IgA at PD3 of Bangladeshi subjects was 29.1 dilution units/mL, approximately 5- to 10-fold lower than those measured 14 or 42 days after Dose 3 in subjects in developed countries, while the PD3 GMT level of the serum IgA in Vietnamese subjects (158.5 dilution units/mL) was approximately the same as those measured 14 or 42 days after Dose 3 in subjects in the EU and Latin America [21] and [24]. The clinical significance of these observations is not understood because an immune correlate of TCL protection has not been established. SNA responses to each of the five human serotypes, G1, G2, G3, G4, and P1A[8], contained in PRV were also evaluated at pD1 and PD3 in Asian subjects.
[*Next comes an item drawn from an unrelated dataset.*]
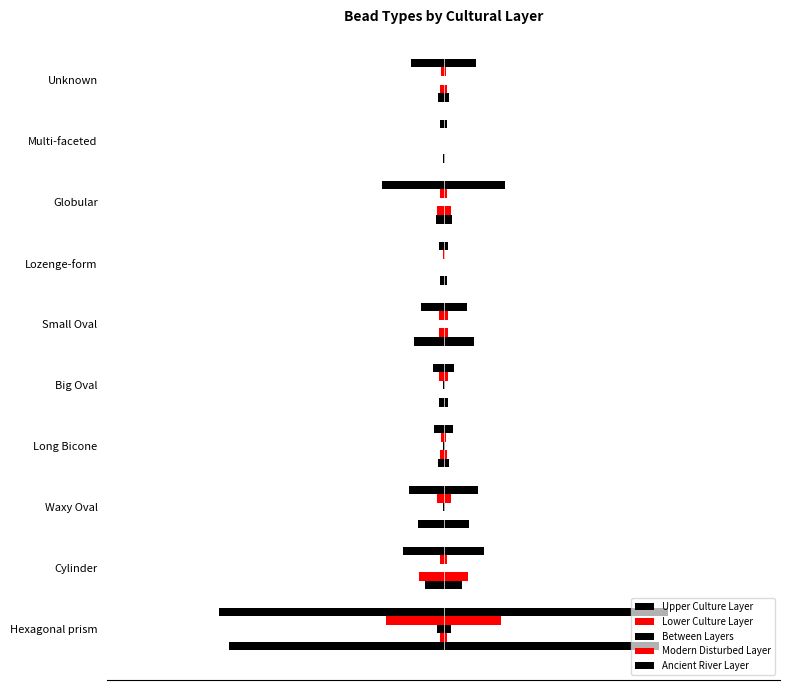

What is the lowest value of the Upper Culture Layer series?

1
The results showed a ≥3-fold rise in SNA responses to rotavirus serotypes G1, G2, G3, G4 and P1A[8] in varying percentages in the Asian subjects. A consistent and similar pattern was observed when the data from Bangladesh and Vietnam were compared to those of the African subjects [25] and [26]. For serotypes G1, G2, G3, G4, and P1A[8], the ≥3-fold SNA response rates in Bangladeshi subjects were approximately 50, 30, 10, 35, and 40 percentage points, respectively, lower than those exhibited by subjects in the US, EU, Taiwan, Korea, and Latin America [12], [13], [18], [21], [22], [23] and [24].